◆ Task brief ◆
Give back every line of the data, transcribed exactly.

◆ The input ◆
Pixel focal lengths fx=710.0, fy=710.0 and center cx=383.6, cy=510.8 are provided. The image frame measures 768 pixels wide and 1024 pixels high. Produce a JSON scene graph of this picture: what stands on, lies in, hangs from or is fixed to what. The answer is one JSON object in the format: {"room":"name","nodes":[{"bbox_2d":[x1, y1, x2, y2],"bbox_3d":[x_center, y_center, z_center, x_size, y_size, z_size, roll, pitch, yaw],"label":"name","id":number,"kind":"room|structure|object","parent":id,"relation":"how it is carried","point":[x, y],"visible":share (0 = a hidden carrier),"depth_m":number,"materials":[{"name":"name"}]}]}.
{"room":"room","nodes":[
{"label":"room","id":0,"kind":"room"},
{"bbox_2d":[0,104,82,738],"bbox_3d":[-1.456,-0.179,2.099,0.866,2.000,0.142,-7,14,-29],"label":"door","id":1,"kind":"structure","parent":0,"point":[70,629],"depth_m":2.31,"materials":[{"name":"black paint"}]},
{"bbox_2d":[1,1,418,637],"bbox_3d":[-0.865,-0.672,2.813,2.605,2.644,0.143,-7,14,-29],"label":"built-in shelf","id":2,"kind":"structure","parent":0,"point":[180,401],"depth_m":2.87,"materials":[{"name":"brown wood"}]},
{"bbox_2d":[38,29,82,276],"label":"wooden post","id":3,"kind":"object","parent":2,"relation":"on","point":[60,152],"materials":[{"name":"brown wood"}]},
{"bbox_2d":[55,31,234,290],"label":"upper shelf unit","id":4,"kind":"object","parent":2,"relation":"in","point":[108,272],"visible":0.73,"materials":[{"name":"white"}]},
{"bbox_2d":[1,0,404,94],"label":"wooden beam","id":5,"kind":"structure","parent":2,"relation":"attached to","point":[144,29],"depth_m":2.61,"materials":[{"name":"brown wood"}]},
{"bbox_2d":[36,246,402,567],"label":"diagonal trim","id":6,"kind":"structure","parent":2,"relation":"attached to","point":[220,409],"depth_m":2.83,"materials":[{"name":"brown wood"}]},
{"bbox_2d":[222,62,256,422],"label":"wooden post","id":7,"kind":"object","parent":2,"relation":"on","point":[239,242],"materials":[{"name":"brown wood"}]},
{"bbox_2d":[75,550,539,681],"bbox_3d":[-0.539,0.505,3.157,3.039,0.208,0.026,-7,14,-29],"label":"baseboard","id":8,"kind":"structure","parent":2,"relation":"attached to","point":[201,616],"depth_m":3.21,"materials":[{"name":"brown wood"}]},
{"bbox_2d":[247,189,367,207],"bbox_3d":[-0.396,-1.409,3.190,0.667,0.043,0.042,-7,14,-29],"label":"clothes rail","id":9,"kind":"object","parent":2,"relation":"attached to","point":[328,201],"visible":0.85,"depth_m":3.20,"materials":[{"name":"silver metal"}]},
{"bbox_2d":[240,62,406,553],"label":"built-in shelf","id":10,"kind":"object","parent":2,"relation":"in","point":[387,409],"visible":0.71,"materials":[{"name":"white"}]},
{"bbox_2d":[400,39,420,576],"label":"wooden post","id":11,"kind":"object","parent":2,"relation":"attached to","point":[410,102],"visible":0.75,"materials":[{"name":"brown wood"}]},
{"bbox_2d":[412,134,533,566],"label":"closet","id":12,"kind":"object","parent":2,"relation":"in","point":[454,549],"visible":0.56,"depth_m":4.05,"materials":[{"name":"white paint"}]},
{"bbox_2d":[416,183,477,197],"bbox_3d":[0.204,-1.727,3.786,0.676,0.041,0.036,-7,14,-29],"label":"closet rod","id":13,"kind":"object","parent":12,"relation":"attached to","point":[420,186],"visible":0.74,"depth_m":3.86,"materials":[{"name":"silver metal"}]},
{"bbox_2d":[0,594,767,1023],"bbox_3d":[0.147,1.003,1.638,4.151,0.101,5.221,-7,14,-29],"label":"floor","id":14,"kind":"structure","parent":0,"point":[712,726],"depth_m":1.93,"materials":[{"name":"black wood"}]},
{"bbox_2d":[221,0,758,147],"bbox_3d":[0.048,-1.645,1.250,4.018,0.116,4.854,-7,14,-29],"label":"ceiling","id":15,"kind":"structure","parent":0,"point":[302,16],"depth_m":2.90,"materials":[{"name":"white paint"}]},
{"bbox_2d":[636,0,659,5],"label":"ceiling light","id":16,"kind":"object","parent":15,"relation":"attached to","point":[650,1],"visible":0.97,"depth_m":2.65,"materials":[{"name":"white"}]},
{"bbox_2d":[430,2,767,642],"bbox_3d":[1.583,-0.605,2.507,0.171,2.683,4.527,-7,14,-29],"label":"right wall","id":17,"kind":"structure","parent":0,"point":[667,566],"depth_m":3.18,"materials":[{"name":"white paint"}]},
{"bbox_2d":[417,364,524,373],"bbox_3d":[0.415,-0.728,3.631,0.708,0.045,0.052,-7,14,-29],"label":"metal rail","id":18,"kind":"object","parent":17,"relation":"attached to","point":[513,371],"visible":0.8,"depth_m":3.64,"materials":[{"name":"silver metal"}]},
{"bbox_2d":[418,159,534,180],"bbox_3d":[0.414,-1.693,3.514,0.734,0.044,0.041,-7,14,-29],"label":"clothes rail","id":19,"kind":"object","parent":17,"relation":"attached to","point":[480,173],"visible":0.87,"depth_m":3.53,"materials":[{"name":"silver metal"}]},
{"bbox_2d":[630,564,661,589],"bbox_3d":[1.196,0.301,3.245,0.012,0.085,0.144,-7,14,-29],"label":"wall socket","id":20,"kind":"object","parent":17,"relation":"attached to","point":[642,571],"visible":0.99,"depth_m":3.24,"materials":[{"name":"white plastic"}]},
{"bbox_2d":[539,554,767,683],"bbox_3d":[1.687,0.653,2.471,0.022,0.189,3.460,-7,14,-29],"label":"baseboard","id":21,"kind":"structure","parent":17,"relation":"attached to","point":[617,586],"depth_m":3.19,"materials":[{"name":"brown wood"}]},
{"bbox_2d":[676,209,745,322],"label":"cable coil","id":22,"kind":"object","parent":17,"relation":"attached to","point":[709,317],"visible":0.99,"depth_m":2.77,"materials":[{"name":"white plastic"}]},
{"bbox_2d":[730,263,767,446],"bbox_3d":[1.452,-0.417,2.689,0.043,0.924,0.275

◆ Task response ◆
Pixel focal lengths fx=710.0, fy=710.0 and center cx=383.6, cy=510.8 are provided. The image frame measures 768 pixels wide and 1024 pixels high. Produce a JSON scene graph of this picture: what stands on, lies in, hangs from or is fixed to what. The answer is one JSON object in the format: {"room":"name","nodes":[{"bbox_2d":[x1, y1, x2, y2],"bbox_3d":[x_center, y_center, z_center, x_size, y_size, z_size, roll, pitch, yaw],"label":"name","id":number,"kind":"room|structure|object","parent":id,"relation":"how it is carried","point":[x, y],"visible":share (0 = a hidden carrier),"depth_m":number,"materials":[{"name":"name"}]}]}.
{"room":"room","nodes":[
{"label":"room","id":0,"kind":"room"},
{"bbox_2d":[0,104,82,738],"bbox_3d":[-1.456,-0.179,2.099,0.866,2.000,0.142,-7,14,-29],"label":"door","id":1,"kind":"structure","parent":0,"point":[70,629],"depth_m":2.31,"materials":[{"name":"black paint"}]},
{"bbox_2d":[1,1,418,637],"bbox_3d":[-0.865,-0.672,2.813,2.605,2.644,0.143,-7,14,-29],"label":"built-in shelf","id":2,"kind":"structure","parent":0,"point":[180,401],"depth_m":2.87,"materials":[{"name":"brown wood"}]},
{"bbox_2d":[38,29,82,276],"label":"wooden post","id":3,"kind":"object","parent":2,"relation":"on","point":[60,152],"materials":[{"name":"brown wood"}]},
{"bbox_2d":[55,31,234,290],"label":"upper shelf unit","id":4,"kind":"object","parent":2,"relation":"in","point":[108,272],"visible":0.73,"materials":[{"name":"white"}]},
{"bbox_2d":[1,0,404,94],"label":"wooden beam","id":5,"kind":"structure","parent":2,"relation":"attached to","point":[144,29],"depth_m":2.61,"materials":[{"name":"brown wood"}]},
{"bbox_2d":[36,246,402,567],"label":"diagonal trim","id":6,"kind":"structure","parent":2,"relation":"attached to","point":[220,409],"depth_m":2.83,"materials":[{"name":"brown wood"}]},
{"bbox_2d":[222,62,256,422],"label":"wooden post","id":7,"kind":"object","parent":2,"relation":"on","point":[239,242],"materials":[{"name":"brown wood"}]},
{"bbox_2d":[75,550,539,681],"bbox_3d":[-0.539,0.505,3.157,3.039,0.208,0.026,-7,14,-29],"label":"baseboard","id":8,"kind":"structure","parent":2,"relation":"attached to","point":[201,616],"depth_m":3.21,"materials":[{"name":"brown wood"}]},
{"bbox_2d":[247,189,367,207],"bbox_3d":[-0.396,-1.409,3.190,0.667,0.043,0.042,-7,14,-29],"label":"clothes rail","id":9,"kind":"object","parent":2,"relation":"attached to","point":[328,201],"visible":0.85,"depth_m":3.20,"materials":[{"name":"silver metal"}]},
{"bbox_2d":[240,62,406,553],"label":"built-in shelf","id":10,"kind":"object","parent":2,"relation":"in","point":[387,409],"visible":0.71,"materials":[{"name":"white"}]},
{"bbox_2d":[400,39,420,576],"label":"wooden post","id":11,"kind":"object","parent":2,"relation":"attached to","point":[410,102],"visible":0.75,"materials":[{"name":"brown wood"}]},
{"bbox_2d":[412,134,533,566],"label":"closet","id":12,"kind":"object","parent":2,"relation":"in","point":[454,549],"visible":0.56,"depth_m":4.05,"materials":[{"name":"white paint"}]},
{"bbox_2d":[416,183,477,197],"bbox_3d":[0.204,-1.727,3.786,0.676,0.041,0.036,-7,14,-29],"label":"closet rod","id":13,"kind":"object","parent":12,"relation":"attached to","point":[420,186],"visible":0.74,"depth_m":3.86,"materials":[{"name":"silver metal"}]},
{"bbox_2d":[0,594,767,1023],"bbox_3d":[0.147,1.003,1.638,4.151,0.101,5.221,-7,14,-29],"label":"floor","id":14,"kind":"structure","parent":0,"point":[712,726],"depth_m":1.93,"materials":[{"name":"black wood"}]},
{"bbox_2d":[221,0,758,147],"bbox_3d":[0.048,-1.645,1.250,4.018,0.116,4.854,-7,14,-29],"label":"ceiling","id":15,"kind":"structure","parent":0,"point":[302,16],"depth_m":2.90,"materials":[{"name":"white paint"}]},
{"bbox_2d":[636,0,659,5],"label":"ceiling light","id":16,"kind":"object","parent":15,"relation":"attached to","point":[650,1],"visible":0.97,"depth_m":2.65,"materials":[{"name":"white"}]},
{"bbox_2d":[430,2,767,642],"bbox_3d":[1.583,-0.605,2.507,0.171,2.683,4.527,-7,14,-29],"label":"right wall","id":17,"kind":"structure","parent":0,"point":[667,566],"depth_m":3.18,"materials":[{"name":"white paint"}]},
{"bbox_2d":[417,364,524,373],"bbox_3d":[0.415,-0.728,3.631,0.708,0.045,0.052,-7,14,-29],"label":"metal rail","id":18,"kind":"object","parent":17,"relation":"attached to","point":[513,371],"visible":0.8,"depth_m":3.64,"materials":[{"name":"silver metal"}]},
{"bbox_2d":[418,159,534,180],"bbox_3d":[0.414,-1.693,3.514,0.734,0.044,0.041,-7,14,-29],"label":"clothes rail","id":19,"kind":"object","parent":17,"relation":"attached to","point":[480,173],"visible":0.87,"depth_m":3.53,"materials":[{"name":"silver metal"}]},
{"bbox_2d":[630,564,661,589],"bbox_3d":[1.196,0.301,3.245,0.012,0.085,0.144,-7,14,-29],"label":"wall socket","id":20,"kind":"object","parent":17,"relation":"attached to","point":[642,571],"visible":0.99,"depth_m":3.24,"materials":[{"name":"white plastic"}]},
{"bbox_2d":[539,554,767,683],"bbox_3d":[1.687,0.653,2.471,0.022,0.189,3.460,-7,14,-29],"label":"baseboard","id":21,"kind":"structure","parent":17,"relation":"attached to","point":[617,586],"depth_m":3.19,"materials":[{"name":"brown wood"}]},
{"bbox_2d":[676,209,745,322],"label":"cable coil","id":22,"kind":"object","parent":17,"relation":"attached to","point":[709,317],"visible":0.99,"depth_m":2.77,"materials":[{"name":"white plastic"}]},
{"bbox_2d":[730,263,767,446],"bbox_3d":[1.452,-0.417,2.689,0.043,0.924,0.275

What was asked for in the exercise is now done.